Anti-NMDAR encephalitis in children: Delineation of the epileptic phenotypes and EEG findings

E Haberlandt 1, M Ensslen 2, U Gruber-Sedlmayr 3, B Plecko 4, M Schimmel 5, S Schubert-Bast 6, E Schuler 6, M Tardieu 7, G Wohlrab 4, I Borggräfe 2, K Rostásy 1
  • 1Departement of Pediatrics I, Division of Pediatric Neurology, Medical University Innsbruck, Austria
  • 2Haunersches Kinderspital, Universität München, München, Germany
  • 3Department of Pediatrics, Medical University of Graz, Graz, Austria
  • 4Department of Neuropediatrics, University Hospital, Zürich, Switzerland
  • 5Klinikum Augsburg, Augsburg, Germany
  • 6Sektion Neuropädiatrie, University Hospital, Heidelberg, Germany
  • 7Service de Neurologie Pédiatrique, Hoptal Bicetre, Paris, France

Aims: In adults with anti-NMDAR encephalitis, the epileptic phenotypes and EEG findings have been described in detail, but this delineation is lacking so far in children.

Methods: Retrospective study of the clinical features, EEG-findings, and outcome of 15 children with anti-NMDAR encephalitis from 7 different neuropediatric centers.

Results: From August 2002 until January 2012, 15 children, 4 male (26%) and 11 female (73%) patients, with median age at disease onset of 6 10/12 (range 1 9/12 to 17 3/12) were included.
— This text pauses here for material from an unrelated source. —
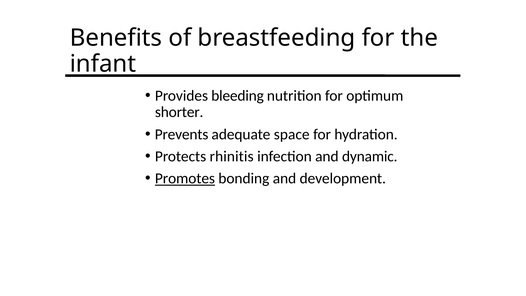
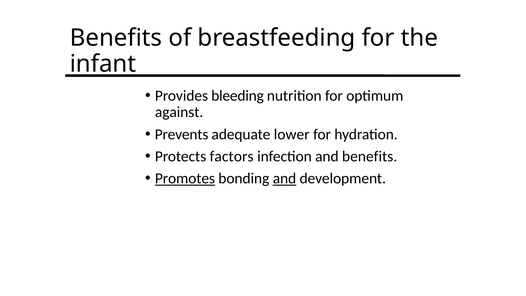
shorter: shorter -> against
space: space -> lower
rhinitis: rhinitis -> factors
and dynamic: dynamic -> benefits
and at (284, 178) underline: none -> present
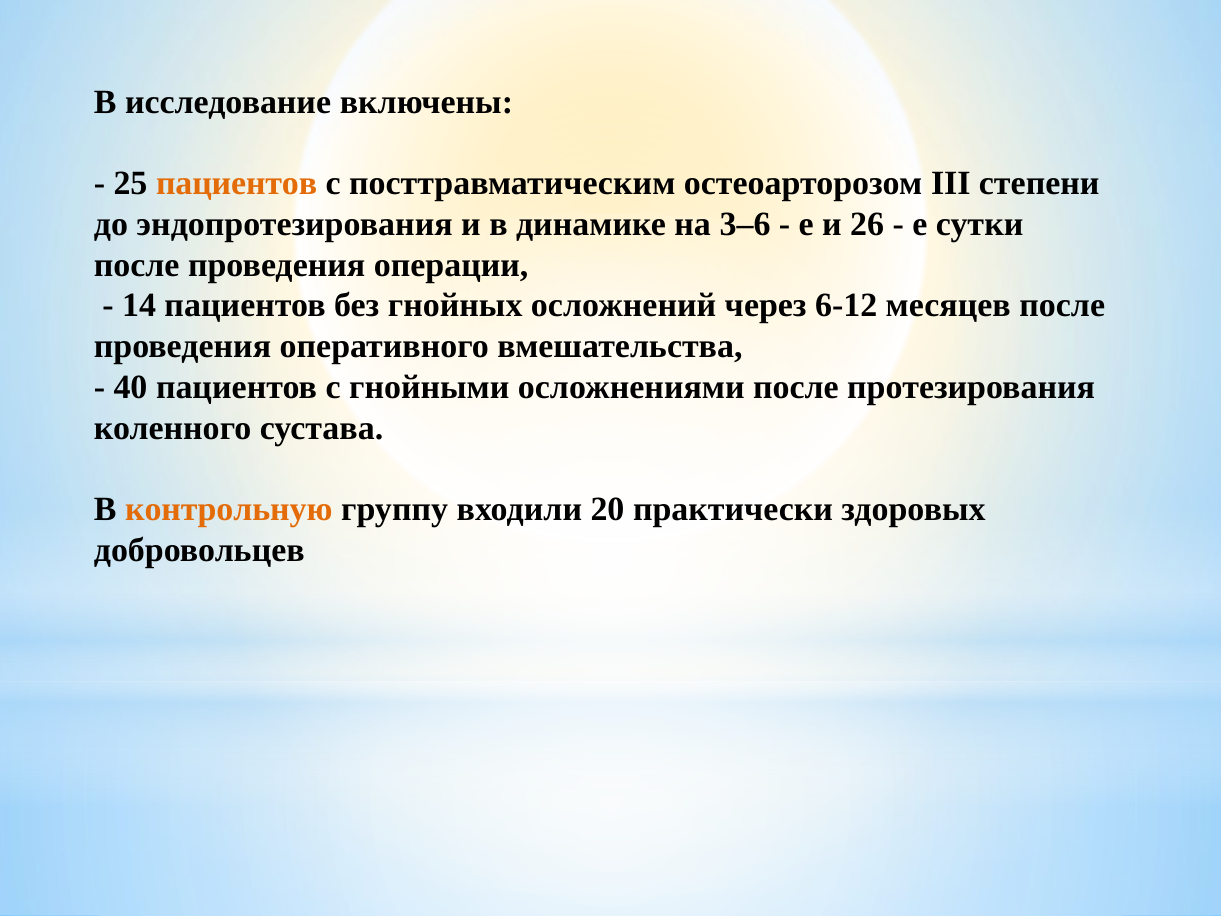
All children fulfilled the criteria of anti-NMDAR encephalitis proved by antibodies in either CSF or plasma. Mean follow-up period was 14 months (range 2 to 24 months). Of these 15 patients, 3 (20%) presented initially with seizures, 8 (53%) with psychiatric symptoms, and 4 (27%) had seizures combined with psychiatric symptoms at onset. Only 1 out of 15 (6%) patients had no seizures. Generalized seizures (GS) without any other seizure type were observed in 5 (33%), whereas only focal seizures (FS) appeared in 3 (20%), and 6 (40%) presented with both seizure types. In children younger than 12 years, 4 of the 15 (27%) patients had only GS and 3 (20%) had only FS, whereas children older than 12 years presented only in one case with GS only (1/15 6, 7%), 3 (20%) patients had two seizure types in both age groups. Status epilepticus was seen in 2 of the 15 (13%) patients. The initial EEG showed slowing in 12 out of 15 (80%) and was normal only in 3 out of 15 (20%). There was no interictal epileptic discharge in 9 out of 15 (60%), in 3 out of 15 (20%) generalized EP, in 3/15 (20%) focal EP was described. After a median follow-up of 14 months (range 2 to 24 months), 2 (13%) patients had still seizures, 5 (36%) had a complete recovery, and 9 (64%) suffered from moderate or severe deficits.

Conclusion: Although adults with anti-NMDAR encephalitis often have focal forms of epilepsy, in children there was no dominance of any seizures type. Slowing in EEG is obvious in 80%, whereas EP at the beginning of the disease is rare.